2020-09-04 09:09:25.204755: I tensorflow/stream_executor/platform/default/dso_loader.cc:48] Successfully opened dynamic library libcudart.so.10.1
Traceback (most recent call last):
File "train_conv2d_zdist_sherpa_parallel.py", line 33, in <module>
trial = client.get_trial()
File "/glade/u/home/ggantos/miniconda3/envs/sherpa/lib/python3.6/site-packages/sherpa/database.py", line 222, in get_trial
t = next(g)
File "/glade/u/home/ggantos/miniconda3/envs/sherpa/lib/python3.6/site-packages/sherpa/database.py", line 221, in <genexpr>
g = (entry for entry in self.db.trials.find({'trial_id': trial_id}))
File "/glade/u/home/ggantos/miniconda3/envs/sherpa/lib/python3.6/site-packages/pymongo/cursor.py", line 1207, in next
if len(self.__data) or self._refresh():
File "/glade/u/home/ggantos/miniconda3/envs/sherpa/lib/python3.6/site-packages/pymongo/cursor.py", line 1100, in _refresh
self.__session = self.__collection.database.client._ensure_session()
File "/glade/u/home/ggantos/miniconda3/envs/sherpa/lib/python3.6/site-packages/pymongo/mongo_client.py", line 1816, in _ensure_session
return self.__start_session(True, causal_consistency=False)
File "/glade/u/home/ggantos/miniconda3/envs/sherpa/lib/python3.6/site-packages/pymongo/mongo_client.py", line 1766, in __start_session
server_session = self._get_server_session()
File "/glade/u/home/ggantos/miniconda3/envs/sherpa/lib/python3.6/site-packages/pymongo/mongo_client.py", line 1802, in _get_server_session
return self._topology.get_server_session()

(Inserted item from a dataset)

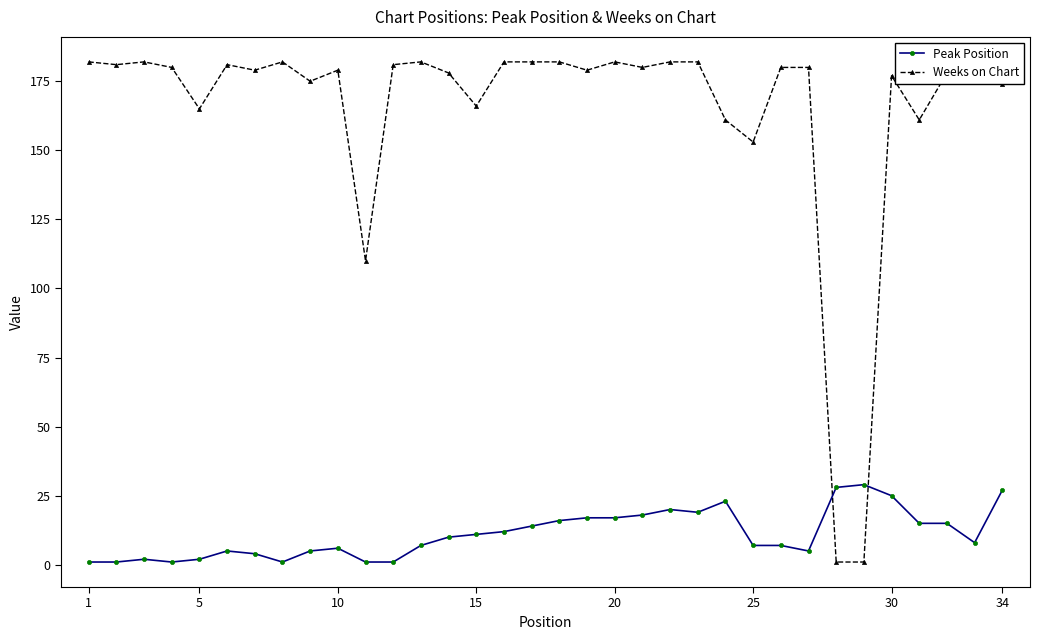

Rank the series by their average value, from lowest to highest.

Peak Position, Weeks on Chart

File "/glade/u/home/ggantos/miniconda3/envs/sherpa/lib/python3.6/site-packages/pymongo/topology.py", line 488, in get_server_session
None)
File "/glade/u/home/ggantos/miniconda3/envs/sherpa/lib/python3.6/site-packages/pymongo/topology.py", line 217, in _select_servers_loop
(self._error_message(selector), timeout, self.description))

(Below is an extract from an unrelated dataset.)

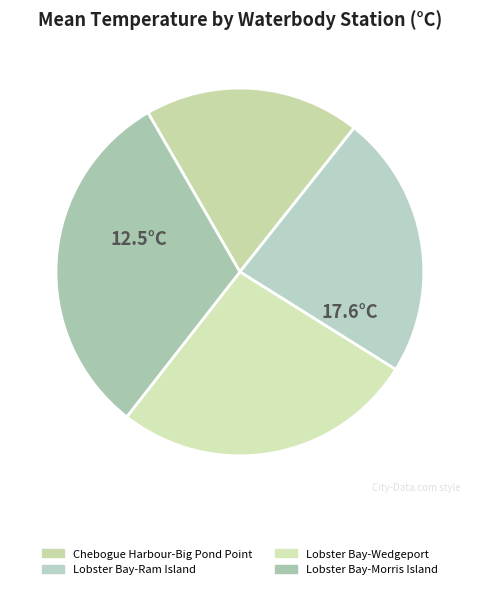

How many segments does this pie chart have?

4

pymongo.errors.ServerSelectionTimeoutError: casper24:27001: [Errno 111] Connection refused, Timeout: 30s, Topology Description: <TopologyDescription id: 5f5258b31496961c60064812, topology_type: Single, servers: [<ServerDescription ('casper24', 27001) server_type: Unknown, rtt: None, error=AutoReconnect('casper24:27001: [Errno 111] Connection refused',)>]>
bluevex commented
I got this error when something was using the port. Usually it's the previous instance of the sherpa mongodb database. I had to write a script to manually delete the 'sherpa' database from the previous run, and kill instances of mongo.